Zoellick is also trying to leverage his long US diplomatic career into the bank's first general capital increase in more than 20 years, an issue that will be debated at meetings this week of the institution's governing board.

New contributions

The former US trade representative and deputy secretary of state has asked countries for $3.5 billion in new contributions, money that would, through borrowing and other methods, give the bank access to about $40 billion it can lend.

The alternative, Zoellick said, is to curb new loans and programmes at a time when economists are warning that a nascent recovery needs help to keep going.

The amount of money the bank loaned and committed during the crisis was historic — roughly $105 billion since July 2008, between double and triple the norm.

The lending arguably turned the bank temporarily from an anti-poverty agency into a prop for global demand and spending: Loans and lines of credit were targeted to keep trade flowing through linchpin countries such as India, and a $3 billion fund was established to keep emerging-market banks from collapsing.

"We came into the crisis well capitalised, so we were able to lean forward," Zoellick said in an interview at World Bank headquarters in Washington.

"If we don't get a capital increase by even later this year, we will have to slow the lending that we do.

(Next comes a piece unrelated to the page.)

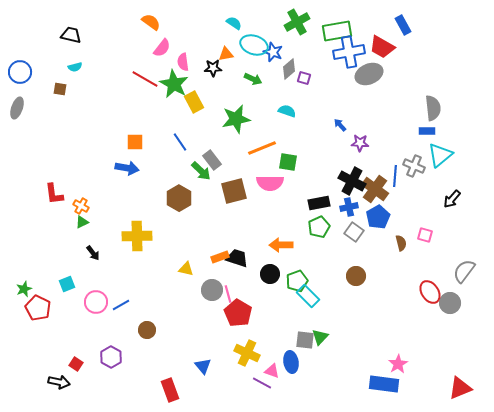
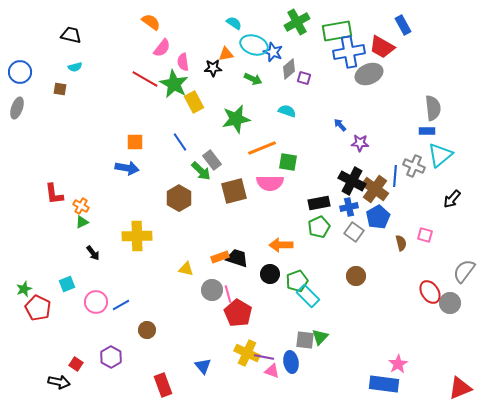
purple line at (262, 383): moved 2 px right, 26 px up; rotated 18 degrees counterclockwise
red rectangle at (170, 390): moved 7 px left, 5 px up
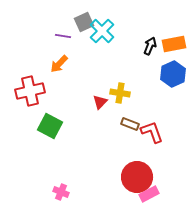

If something happens in international markets — and markets are still fraught with risk — we would no longer be in a position to step up and help countries that are in trouble."

About $1 billion will come from developing countries such as China that Zoellick is courting to play a bigger role.

The rest would come from traditional mainstays in the developed world — the US is being asked to pay $115 million annually during the next five years.

That may raise questions at a time when some of those industrialised countries are being asked to surrender voting shares on the bank's board so more can be turned over to developing countries.

A plan under discussion would give developing nations 47 per cent of the bank's voting shares, up from 44 per cent.